Türkiye, 1949 yılındaki on kurucu üyenin ardından 1950 yılında Avrupa Konseyinin ilk yeni üyelerinden biri (13. üye) olmuştur.[2][3] Ülke 1963 yılında Avrupa Ekonomik Topluluğunun (AET) ortak üyesi oldu ve 1992'den 2011'de sona erene kadar Batı Avrupa Birliğinin ortak üyesiydi. Türkiye 1995 yılında AB ile bir Gümrük Birliği anlaşması imzalamış ve 12 Aralık 1999 tarihinde Avrupa Devlet ve Hükûmet Başkanları Konseyinin Helsinki zirvesinde tam üyelik için resmen aday olarak tanınmıştır.
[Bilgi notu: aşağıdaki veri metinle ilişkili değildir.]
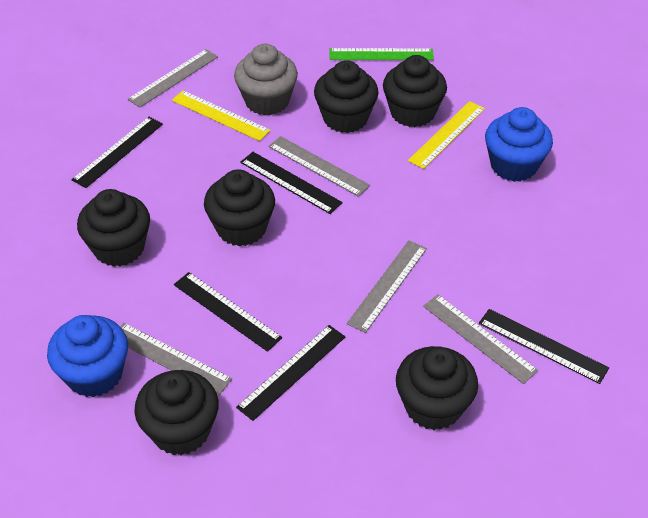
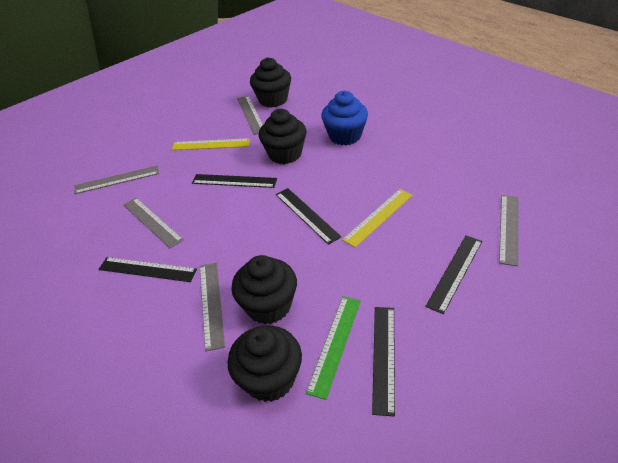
black cupcake: 6 -> 4
blue cupcake: 2 -> 1
grey cupcake: 1 -> 0

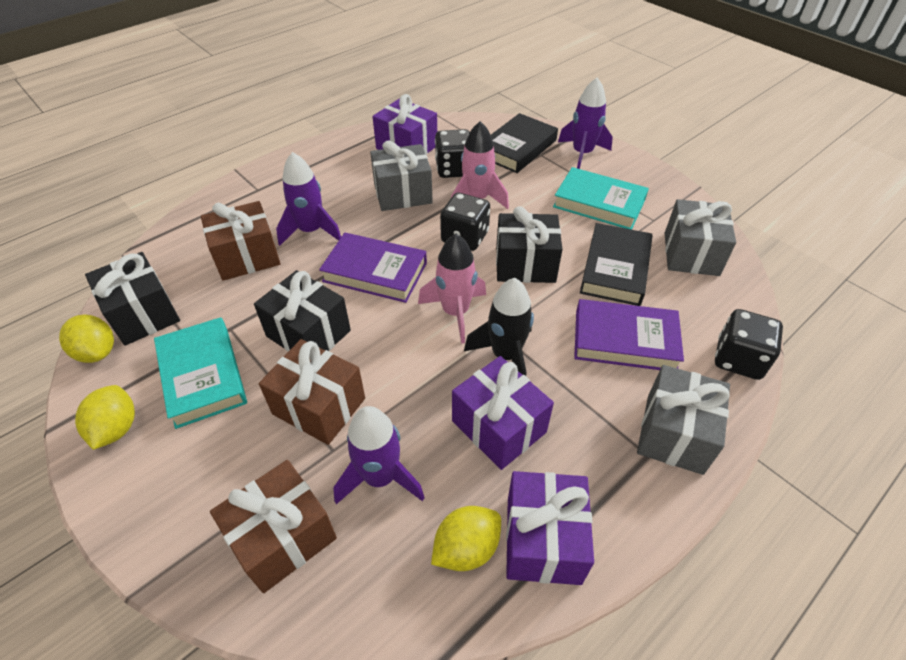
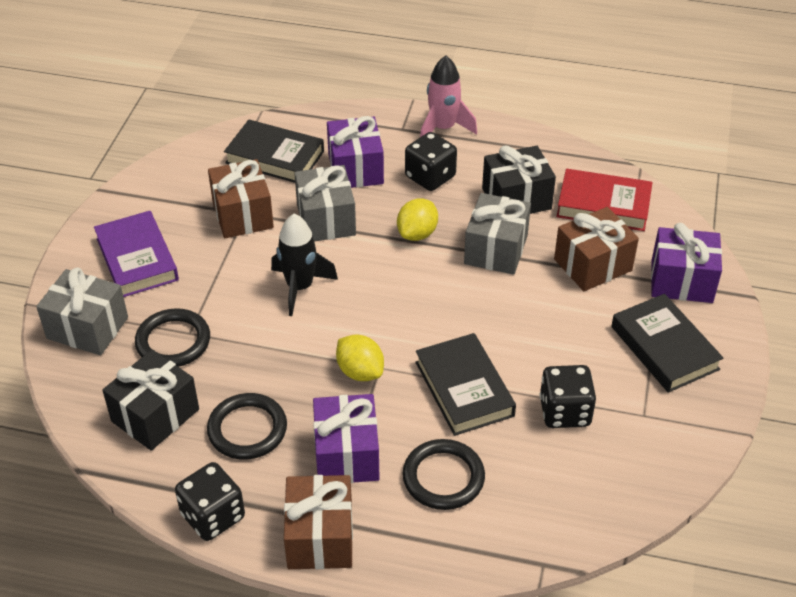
black book: 2 -> 3
black gift: 3 -> 2
black ring: 0 -> 3
pink rocket: 2 -> 1
purple book: 2 -> 1
purple rocket: 3 -> 0
red book: 0 -> 1
turquoise book: 2 -> 0
yellow lemon: 3 -> 2

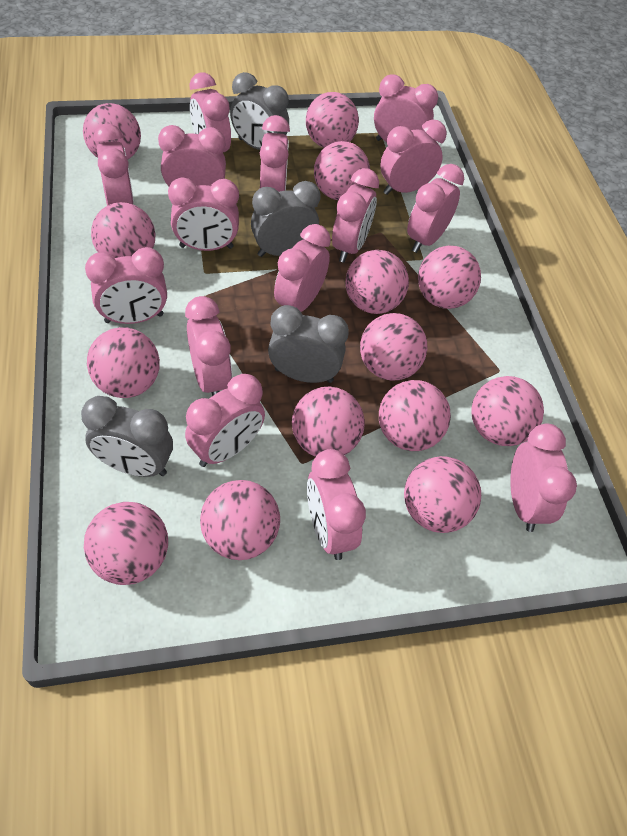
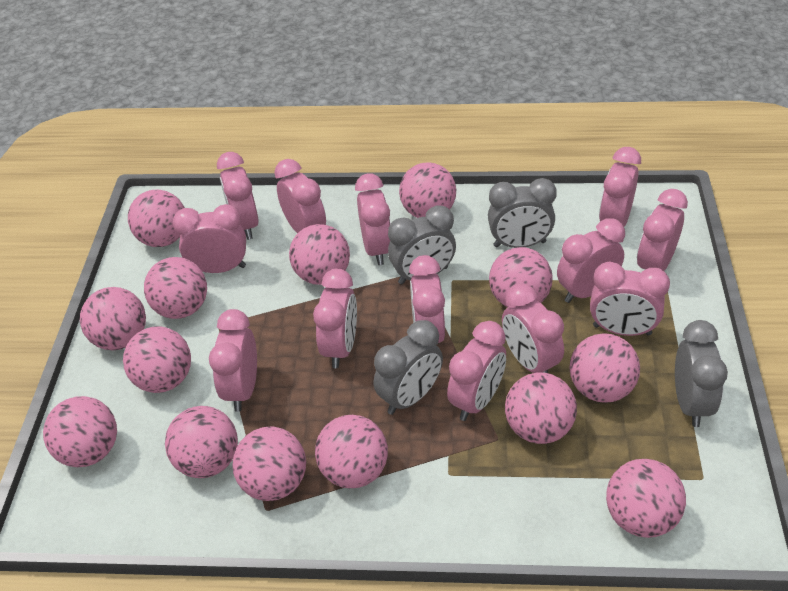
pink clock: 15 -> 13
Tam üyelik için müzakereler 3 Ekim 2005 tarihinde başlatılmıştır.[4] İlerleme yavaş oldu: katılım sürecinin tamamlanması için gerekli olan 35 fasıldan Mayıs 2016 itibarıyla sadece 16'sı açılmış ve biri kapatılmıştı.[5] Türkiye ile Avrupa Birliği arasında 2016 yılı başında imzalanan mülteci anlaşması, daha önce yaşanan durgunluğun ardından müzakereleri hızlandırmayı ve Türklerin Avrupa'ya vizesiz seyahat edebilmelerini sağlamayı amaçlıyordu.[6]

2016 yılından bu yana katılım müzakereleri durmuş durumda.[7] AB, Türkiye'yi insan hakları ihlalleri ve hukukun üstünlüğü alanındaki eksiklikleri nedeniyle suçladı ve eleştirdi.[8] 2017 yılında AB yetkilileri, Türkiye'de 2017 yılında yapılan anayasa referandumu ile oluşturulan güçlü cumhurbaşkanlığının, AB üyeliğine uygunluk için Kopenhag Kriterleri'ni ihlal edeceğini söyledi.[9]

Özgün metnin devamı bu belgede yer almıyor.